Quando foi para a escola, num mês de março, já sabia ler a cartilha, o que deixou a professora Serafina muito feliz. Então chegou o dia 7 de Setembro. Escolhido para recitar um poema patriótico em cima de um palanque, viu a praça antes empoeirada e deserta apinhar-se de gente. Pensou que ia cair, tal era a tremedeira nas pernas. Ainda assim, soltou a sua voz gasgita: “Auriverde pendão da minha terra/ que a brisa do Brasil beija e balança/ estandarte que a luz do sol encerra/ as divinas promessas da esperança.”
O público reagiu com lágrimas, num emocionado preito a uma criança capaz de memorizar todas aquelas palavras bonitas. Dali por diante, se lhe perguntassem o que queria ser quando crescesse, já tinha a resposta: Castro Alves.
Aí chegou outra professora. “Leve os meninos,” disse-lhe dona Serafina. Triste notícia. Que graça teria uma escola sem meninas? A recém-chegada chamava-se Teresa, que trazia uma novidade: um livro para ser lido em voz alta, tão encardido e pobrezinho quanto aquele lugar de lavradores. Vinha a ser uma antologia de contos, crônicas e poesias. Para começar, ao personagem desta história coube um texto de José de Alencar, que nunca esqueceria: “Verdes mares bravios da minha terra natal, onde canta a jandaia na fronde da carnaúba.” Imagine o efeito disso.

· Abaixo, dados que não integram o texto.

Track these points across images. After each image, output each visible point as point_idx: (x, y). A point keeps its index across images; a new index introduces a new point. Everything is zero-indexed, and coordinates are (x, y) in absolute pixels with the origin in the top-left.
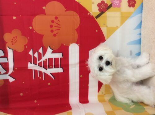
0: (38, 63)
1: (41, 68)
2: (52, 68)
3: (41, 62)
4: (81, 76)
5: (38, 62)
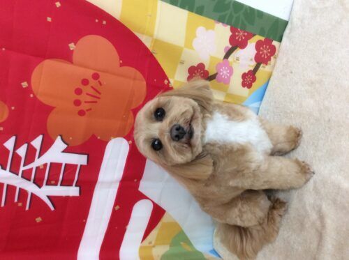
0: (23, 172)
1: (28, 182)
2: (56, 185)
3: (31, 169)
4: (117, 207)
5: (22, 168)
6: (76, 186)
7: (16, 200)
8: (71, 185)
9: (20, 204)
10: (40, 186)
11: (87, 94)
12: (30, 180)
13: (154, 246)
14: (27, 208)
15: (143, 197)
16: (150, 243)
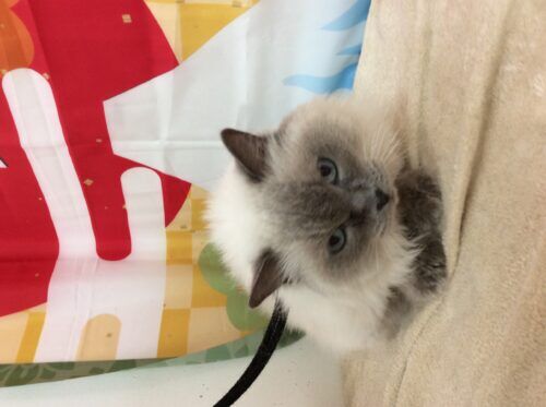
4: (89, 182)
13: (193, 231)
15: (132, 164)
16: (184, 227)
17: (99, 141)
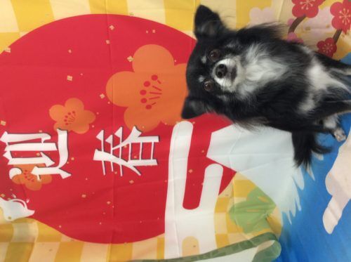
0: (113, 151)
2: (138, 159)
5: (112, 149)
6: (153, 158)
7: (112, 170)
8: (149, 158)
9: (116, 173)
10: (127, 160)
11: (151, 93)
12: (118, 157)
13: (231, 197)
14: (121, 175)
15: (212, 162)
16: (227, 195)
17: (203, 151)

Ele não fazia a menor idéia de como era o mar.
Também não tinha familiaridade com a chuva, o tema de uma redação, dificílimo, para quem vivia no polígono das secas. Asas à imaginação. Seu desempenho na escrita ganhou fama, levando-o a ser solicitado à realização de serviços mais desafiadores, por exemplo, as cartas dos apaixonados do lugar – e suas respostas. E as das chorosas mulheres dos migrantes. Estas eram de cortar o coração.
E assim iria se fazendo um escritor nascido na roça. As leituras o levaram a trocar a enxada pela caneta, com a qual viria a cavar o seu sustento, pela vida afora. E sempre a olhar as letras com o mesmo encanto com que as viu pela primeira vez.